At 18, he continued his studies in Toulouse, where he obtained a diploma in agricultural engineering. When the Second World War broke out, his brothers, André and Dominique, were called up, while he remained close to his father as an operating assistant. But he has only one thing in mind: to travel. He waits. After the war, he worked for a few years with André on the family land, until the day he decided to take flight.

Travel to South America

The United States makes him dream: he goes there, without a penny in his pocket. He first stopped in the Finger Lakes, New York, where he managed to produce wine at the first wineries in that region. Then he continued his journey to California, where he worked at Beaulieu Vineyard with one of the pioneers of Napa Valley viticulture, André Tchelistcheff, who will always remain a friend, a visionary and an example for him.

Bordeaux does not stop there. He sets off again on the roads, which lead him to Mexico. For another year, he travels through South America, living off odd jobs. “My father always considered these to be the best years of his life,” says his son Gonzague, owner of Château Durfort-Vivens in Margaux. Nobody imagined then what Lucien Lurton would build, later, on the land of his ancestors. Back in Gironde in 1954, he fell in love with the one who immediately became his wife, Marie-Jeanne Duvoisin, from a family in Périgord. From then on, the adventurer stands aside.

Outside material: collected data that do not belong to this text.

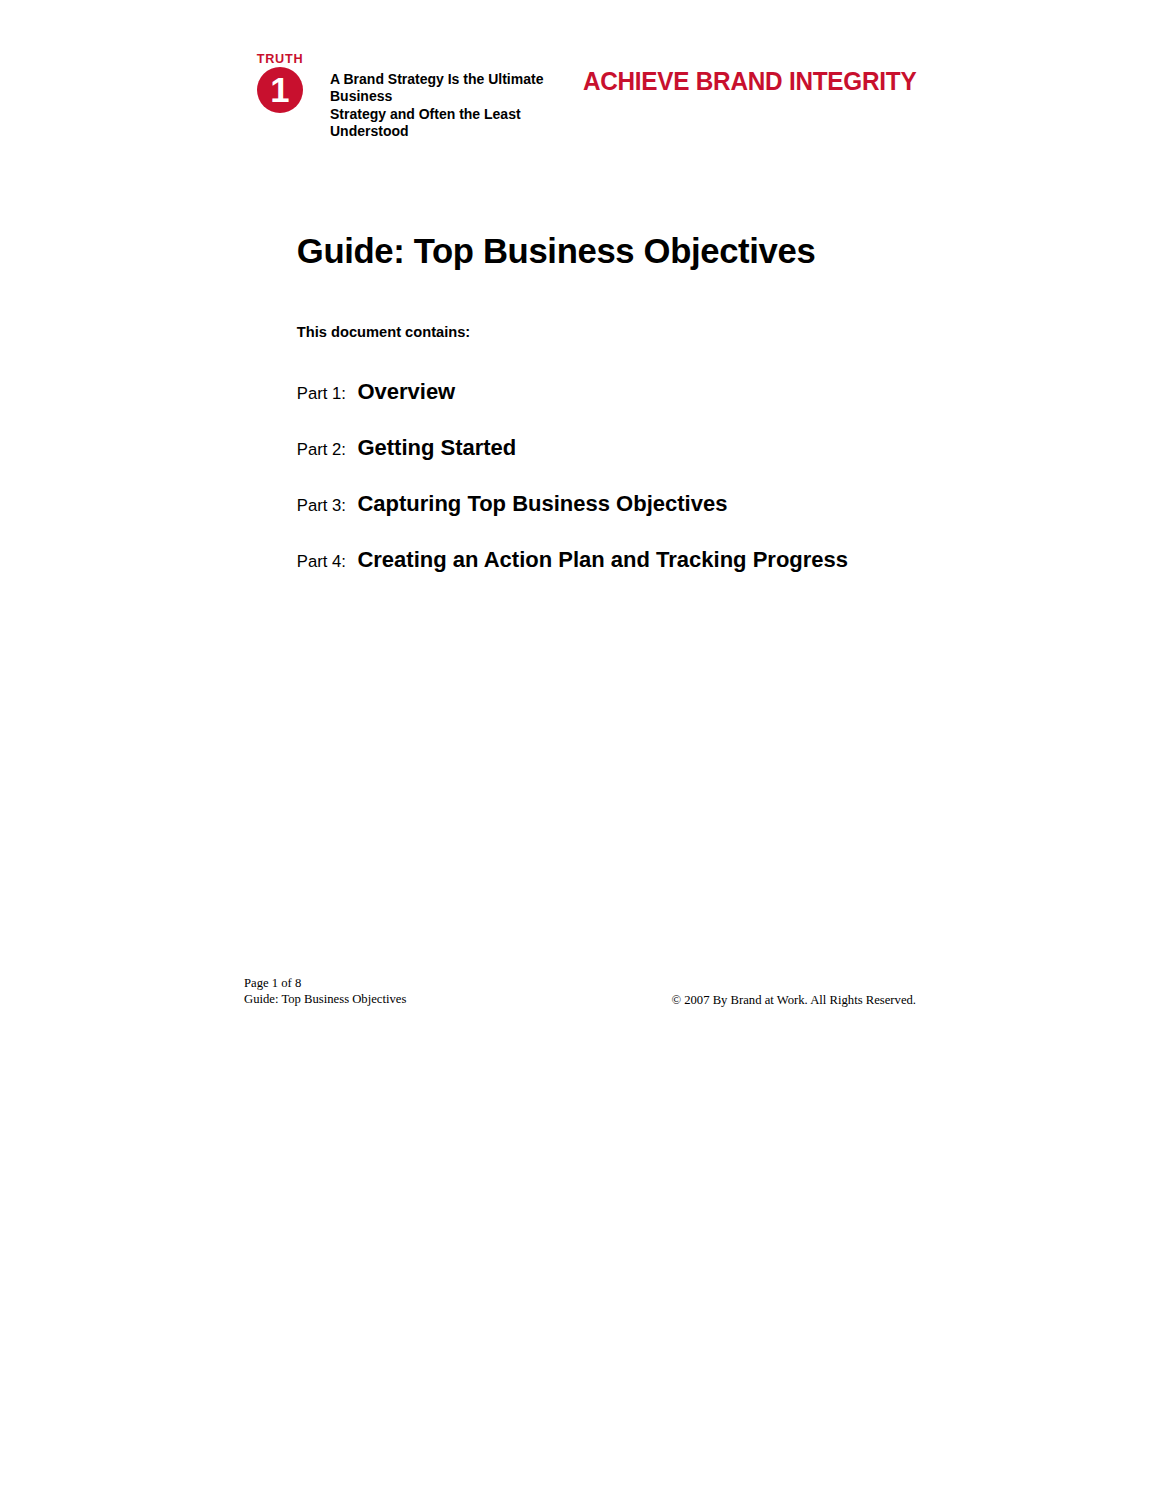TRUTH
1
A Brand Strategy Is the Ultimate Business
Strategy and Often the Least Understood
ACHIEVE BRAND INTEGRITY
Guide: Top Business Objectives
This document contains:
Part 1: Overview
Part 2: Getting Started
Part 3: Capturing Top Business Objectives
Part 4: Creating an Action Plan and Tracking Progress
Page 1 of 8
Guide: Top Business Objectives
© 2007 By Brand at Work. All Rights Reserved.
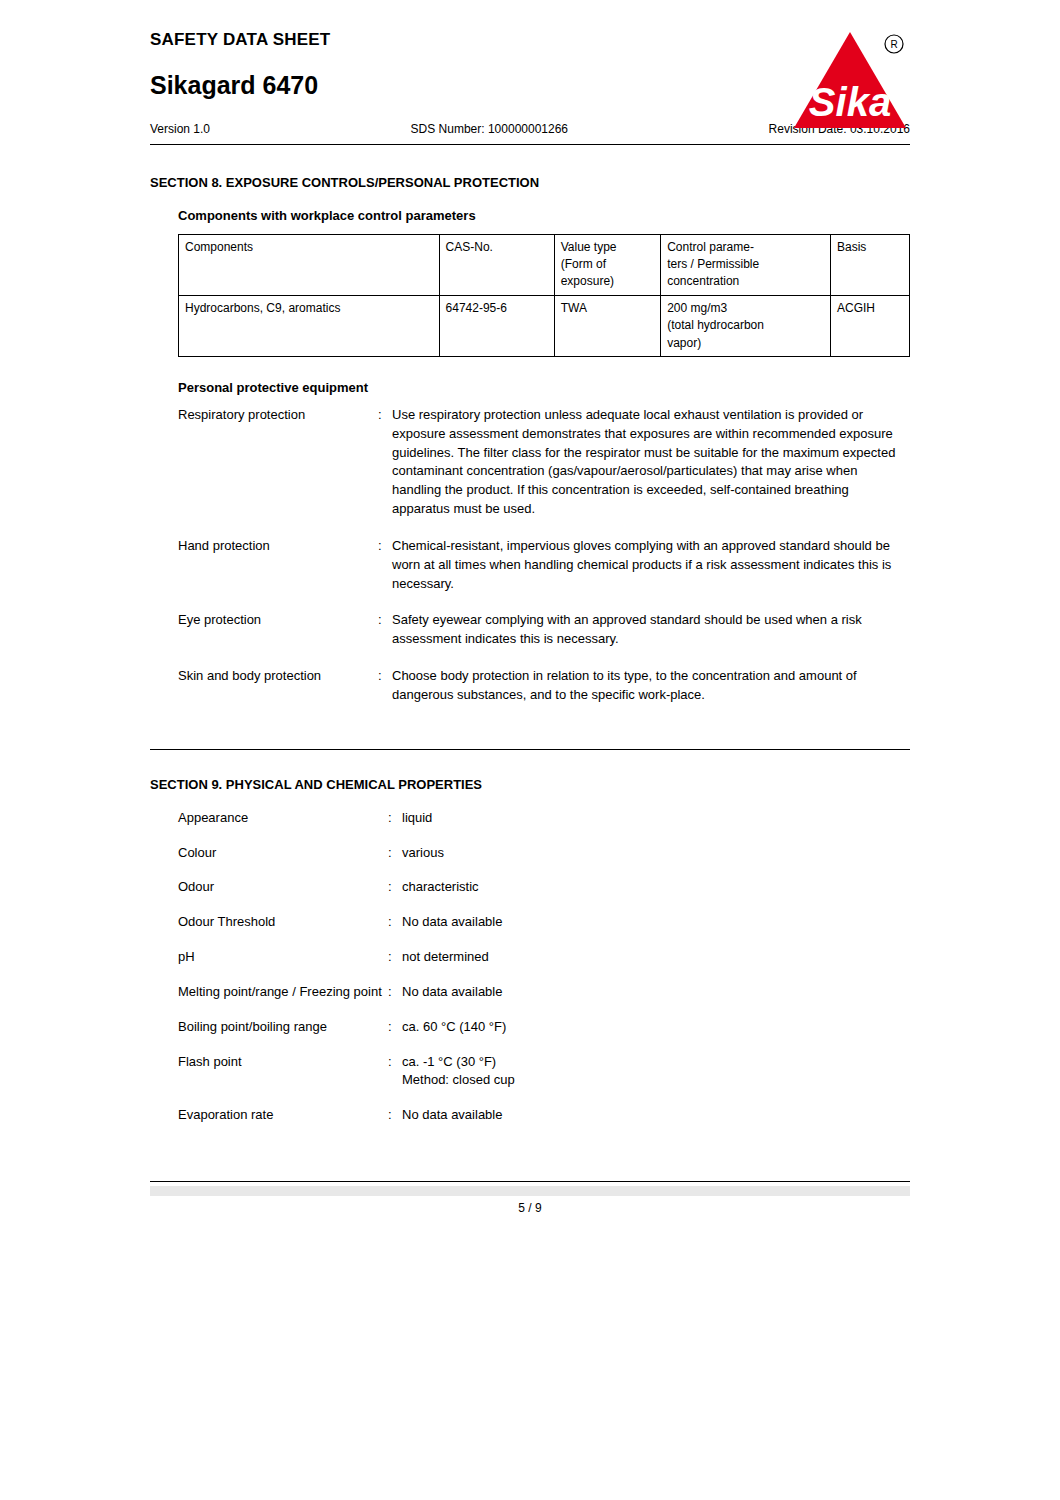Sika R
SAFETY DATA SHEET
Sikagard 6470
Version 1.0 SDS Number: 100000001266 Revision Date: 03.10.2016
SECTION 8. EXPOSURE CONTROLS/PERSONAL PROTECTION
Components with workplace control parameters
| Components | CAS-No. | Value type (Form of exposure) | Control parame- ters / Permissible concentration | Basis |
| --- | --- | --- | --- | --- |
| Hydrocarbons, C9, aromatics | 64742-95-6 | TWA | 200 mg/m3 (total hydrocarbon vapor) | ACGIH |
Personal protective equipment
| Respiratory protection | : | Use respiratory protection unless adequate local exhaust ventilation is provided or exposure assessment demonstrates that exposures are within recommended exposure guidelines. The filter class for the respirator must be suitable for the maximum expected contaminant concentration (gas/vapour/aerosol/particulates) that may arise when handling the product. If this concentration is exceeded, self-contained breathing apparatus must be used. |
| Hand protection | : | Chemical-resistant, impervious gloves complying with an approved standard should be worn at all times when handling chemical products if a risk assessment indicates this is necessary. |
| Eye protection | : | Safety eyewear complying with an approved standard should be used when a risk assessment indicates this is necessary. |
| Skin and body protection | : | Choose body protection in relation to its type, to the concentration and amount of dangerous substances, and to the specific work-place. |
SECTION 9. PHYSICAL AND CHEMICAL PROPERTIES
| Appearance | : | liquid |
| Colour | : | various |
| Odour | : | characteristic |
| Odour Threshold | : | No data available |
| pH | : | not determined |
| Melting point/range / Freezing point | : | No data available |
| Boiling point/boiling range | : | ca. 60 °C (140 °F) |
| Flash point | : | ca. -1 °C (30 °F) Method: closed cup |
| Evaporation rate | : | No data available |
5 / 9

That same year, Lucien inherited Château Brane-Cantenac, a second growth classified in 1855, in Margaux, bought by his grandfather Léonce Récapet. No one then wanted to settle in the Médoc, an area so devastated that even André, Lucien’s brother, preferred to stay in Entre-deux-Mers, where mixed farming was possible. From then on, Lucien became a relentless winegrower, despite the vagaries of the weather, such as the historic frost of 1956 which wiped out almost all of his harvest. Far from being discouraged, the couple built a family of eleven children, while seeking to save their environment.

Money interests him less than construction: Lucien Lurton constantly reinvests the little money he earns in his production tool. The first years are difficult. The couple loses one of their children, Bernard, 4 years old. But Lucien Lurton does not let himself be defeated. Driven in particular by a gratifying and now legendary 1961 vintage, the winegrower, advised by the famous oenologist Emile Peynaud, borrows and reintroduces old viticultural practices and continues to replant.

“Each came to find their heritage”

In the 1970s, he saw the fruits of his efforts rewarded. The place of Bordeaux is interested in its wines. Anchored in his land, he successively bought the castles Durfort-Vivens (1961), Climens (1971), Villegeorge (1973), La Tour de Bessan, Haut Nouchet, Camarsac (1974), Bouscaut (1979), and Château Desmirail. to Margaux (1980). He thus constitutes a unique portfolio of properties in the Médoc, Graves and Entre-deux-Mers, thanks in particular to the advice of Henri Enjalbert, a Bordeaux pioneer in geography and viticultural geology. Then, in 1992, he gave everything to his children.

“At 67, he had decided that he had to pass on. He divided his property between his ten children, remembers one of them. Each came to find their heirloom, while they set out alone to circumnavigate the world for a year! After a year, Lucien returned to his wife, while checking that each child was doing well. He had not ceased then, always with discretion, to help one and the other.